The assembly was found to fail during leakage test conducted after the temperature conditioning at 150 °C for 48 hours , though o.k. initially at room temperature. Once failure was noticed during the leakage test, even after cooling to the room temperature still leakage was observed from the joint when tested.

Work Done:

  • 1. Based on literature analysis, since aluminum and silicon have different coefficients of thermal expansion, as the molten mass solidifies during cooling, besides the usual macroscopic residual stress, additional residual stresses develop at the microscopic level
  • 2. These residual stresses may get relieved during subsequent process or any other test condition, thus affecting the dimensional stability.
  • 3. To confirm the same, one local casting was subjected to the stabilization temperature of 200 °C for 48 hours including heating, time by which casting achieves the temperature, soaking and then cooling as per the test arrangement provided by the client. Only the temperature has been kept 200 °C.
  • 4. The casting bore was analyzed before the stabilization cycle for CMM.
  • 5. After the stabilization treatment, again the bore was checked for CMM and was found to be more. This indicates that there is an increase in bore ID after the stabilization cycle.
  • 6. The microstructure was analyzed for the local casting, imported casting, local casting after stabilization and local casting found OK and failed in test.
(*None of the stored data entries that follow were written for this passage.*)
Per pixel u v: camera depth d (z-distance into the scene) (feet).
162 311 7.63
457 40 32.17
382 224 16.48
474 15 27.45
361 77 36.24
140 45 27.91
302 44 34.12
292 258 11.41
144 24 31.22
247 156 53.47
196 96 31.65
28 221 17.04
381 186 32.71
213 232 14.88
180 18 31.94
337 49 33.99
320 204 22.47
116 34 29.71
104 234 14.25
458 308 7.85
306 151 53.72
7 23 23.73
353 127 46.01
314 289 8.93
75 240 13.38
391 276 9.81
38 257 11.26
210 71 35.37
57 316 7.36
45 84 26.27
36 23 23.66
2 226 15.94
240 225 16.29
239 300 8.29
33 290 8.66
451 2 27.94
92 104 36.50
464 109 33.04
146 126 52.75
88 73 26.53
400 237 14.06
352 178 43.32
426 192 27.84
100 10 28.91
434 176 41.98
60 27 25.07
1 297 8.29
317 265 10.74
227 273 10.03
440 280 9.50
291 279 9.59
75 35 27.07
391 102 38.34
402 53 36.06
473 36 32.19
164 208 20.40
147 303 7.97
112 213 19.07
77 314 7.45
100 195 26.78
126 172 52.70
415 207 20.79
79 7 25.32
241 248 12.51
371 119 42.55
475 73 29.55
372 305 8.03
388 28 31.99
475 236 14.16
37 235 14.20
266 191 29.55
See the Microstructure Test Results in this Image Gallery:

Gallery with 5 images


  • The microstructure of these casting alloys contains α-Al dendrites as the main constituent, which is present with eutectic Si particles and many intermetallic phases such as Al2Cu, Mg2Si, Fe-bearing phases etc.
  • The size, morphology and distribution of microstructural features govern the mechanical properties of these alloys. It is well-known that a refined microstructure results in improved tensile properties.
  • The microstructure of the Al-Si cast alloys primarily consists of a primary phase (α-Al) and eutectic mixture of Al-Si. The amount of eutectic mixture in the microstructure depends on the level Si. The eutectic mixture contains soft Al as matrix containing Si particles.
  • Secondary Dendrite Arm Spacing (SDAS) is one of the most important microstructural features in dendritic solidification of alloys (for e.g. Al-Si alloys) during the casting process. SDAS has a significant influence on the mechanical behavior of the cast aluminum components.
  • As we can see microstructure, imported components show a finer Alpha alumnium or finer secondary dendritic arm spacing than local components.
  • The stabilization treatment makes the structure finer for Alpha aluminum . This is close to the imported component.
  • The structure is coarser in a component failed during leakage test. The passed component also has a coarser structure.


  • Very little work is done on stabilization of high pressure die cast aluminum silicon alloys which was attempted in the present work. This was done in order to relieve the residual stresses.
  • The stabilization treatment resulted in increase in bore diameter which was studied using CMM. This could be the reason for the failure during leakage test after conditioning.
  • The microstructure shows refined primary Alpha after the stabilization treatment which is closer to the imported component.
  • The level of residual stress in imported component could be less than locally cast components. This can be further verified using residual stress measurements if required.

Recommendations and Further Work:

  • 1. Treatment at 200 °C for 48 hours before final machining and bore grinding.
  • 2. This exercise shall be taken up at supplier end followed by the testing for leakage and validation.
  • 3. Once validated, the same shall be incorporated in the component drawing and supplier process documents.